Lovely change of pace to salad rotation but agree with others about needing more acidity. Next time will bump up the vinegar and maybe salt and omit the honey. Found it plenty sweet with the orange juice. Also used pre-shredded red cabbage from the store--big timesaver.
Delicious easy to make colorful crunchy salad. Nice mild kick from the red pepper. Orange in the vinaigrette paired well. Guests gave many compliments.
Easy and delicious, and leftovers kept well refrigerated in ziploc bags for several days! The recipe states that it yields 4-6 servings, but I would say that is 4-6 entree-sized servings - if you are serving as a side salad, it probably yields 8-10 servings.
This was rather delicious. I only had 1 orange so I added 1 lime and its zest.I also threw in a few clementines for color contrast and substituted dried cherries for cranberries and a handful of golden raisins for even more color. Finally, I subbed gochugaru pepper flakes to keep it mild. Will add this to the rotation of salads.

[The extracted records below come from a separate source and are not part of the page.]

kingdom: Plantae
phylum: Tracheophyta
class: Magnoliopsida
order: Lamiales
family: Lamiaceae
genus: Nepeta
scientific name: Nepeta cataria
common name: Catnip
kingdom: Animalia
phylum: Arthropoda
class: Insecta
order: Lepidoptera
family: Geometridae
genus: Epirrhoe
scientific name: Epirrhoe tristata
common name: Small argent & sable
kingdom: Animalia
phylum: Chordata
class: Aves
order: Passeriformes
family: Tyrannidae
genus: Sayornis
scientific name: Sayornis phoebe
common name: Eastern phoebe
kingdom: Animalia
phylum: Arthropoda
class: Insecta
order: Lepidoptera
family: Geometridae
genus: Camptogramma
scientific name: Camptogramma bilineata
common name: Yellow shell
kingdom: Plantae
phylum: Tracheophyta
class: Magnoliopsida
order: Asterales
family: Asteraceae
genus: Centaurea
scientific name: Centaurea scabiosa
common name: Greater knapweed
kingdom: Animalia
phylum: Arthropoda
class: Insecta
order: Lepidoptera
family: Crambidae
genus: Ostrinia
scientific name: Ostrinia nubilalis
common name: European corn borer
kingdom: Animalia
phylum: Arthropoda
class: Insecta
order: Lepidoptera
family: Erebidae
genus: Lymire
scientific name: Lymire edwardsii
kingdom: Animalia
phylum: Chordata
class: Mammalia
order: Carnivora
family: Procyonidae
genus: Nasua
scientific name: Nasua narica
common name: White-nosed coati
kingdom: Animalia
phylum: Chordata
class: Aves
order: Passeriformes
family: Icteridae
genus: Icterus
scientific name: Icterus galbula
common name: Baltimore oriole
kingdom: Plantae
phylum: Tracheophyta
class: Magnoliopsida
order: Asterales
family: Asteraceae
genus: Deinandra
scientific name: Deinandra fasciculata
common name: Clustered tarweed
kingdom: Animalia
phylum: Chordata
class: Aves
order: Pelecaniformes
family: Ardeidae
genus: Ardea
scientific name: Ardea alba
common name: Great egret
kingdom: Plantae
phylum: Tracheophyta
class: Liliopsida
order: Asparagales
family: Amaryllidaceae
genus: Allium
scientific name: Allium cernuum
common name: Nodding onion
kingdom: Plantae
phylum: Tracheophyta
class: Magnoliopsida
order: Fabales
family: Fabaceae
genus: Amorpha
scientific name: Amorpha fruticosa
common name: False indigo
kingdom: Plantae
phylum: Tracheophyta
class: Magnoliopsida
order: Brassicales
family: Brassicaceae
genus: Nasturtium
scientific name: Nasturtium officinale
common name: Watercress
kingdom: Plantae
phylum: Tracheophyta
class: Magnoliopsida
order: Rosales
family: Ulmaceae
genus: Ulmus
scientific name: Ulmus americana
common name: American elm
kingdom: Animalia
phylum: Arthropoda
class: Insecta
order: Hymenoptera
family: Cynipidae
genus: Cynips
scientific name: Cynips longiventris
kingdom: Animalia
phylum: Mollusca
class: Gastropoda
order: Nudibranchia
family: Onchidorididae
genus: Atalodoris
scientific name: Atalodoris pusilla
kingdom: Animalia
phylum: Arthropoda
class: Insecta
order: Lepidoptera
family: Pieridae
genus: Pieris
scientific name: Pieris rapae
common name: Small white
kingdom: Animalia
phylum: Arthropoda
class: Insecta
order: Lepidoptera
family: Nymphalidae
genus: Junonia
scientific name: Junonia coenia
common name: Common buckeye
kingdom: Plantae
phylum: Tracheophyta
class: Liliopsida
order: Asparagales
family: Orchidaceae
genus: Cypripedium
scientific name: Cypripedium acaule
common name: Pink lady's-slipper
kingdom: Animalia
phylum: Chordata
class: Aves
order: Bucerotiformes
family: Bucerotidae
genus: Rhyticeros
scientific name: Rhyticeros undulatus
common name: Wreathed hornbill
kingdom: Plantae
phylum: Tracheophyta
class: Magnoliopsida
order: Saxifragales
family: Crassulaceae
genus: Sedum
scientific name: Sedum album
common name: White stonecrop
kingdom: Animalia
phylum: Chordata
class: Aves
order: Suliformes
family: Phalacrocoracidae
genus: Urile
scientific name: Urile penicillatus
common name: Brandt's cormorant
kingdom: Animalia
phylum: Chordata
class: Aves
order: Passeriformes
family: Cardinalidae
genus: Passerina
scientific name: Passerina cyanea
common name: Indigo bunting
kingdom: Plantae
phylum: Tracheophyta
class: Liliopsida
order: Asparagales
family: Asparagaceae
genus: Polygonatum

This was a very boring salad. Even after reading the comments and adjusting accordingly, I was underwhelmed. I’m not sure how it has 5 stars. Like others suggested, I used shredded cabbage. I used apple cider vinegar (about 1/2 cup) and it had a good flavor with the other ingredients. I tripled the amount of almonds and cranberries just to get some more flavor. I have a lot leftover because it wasn’t very popular (this makes at least 12 servings) and I think I’m going to add goat cheese to the rest. I won’t be making this recipe again. Really disappointing.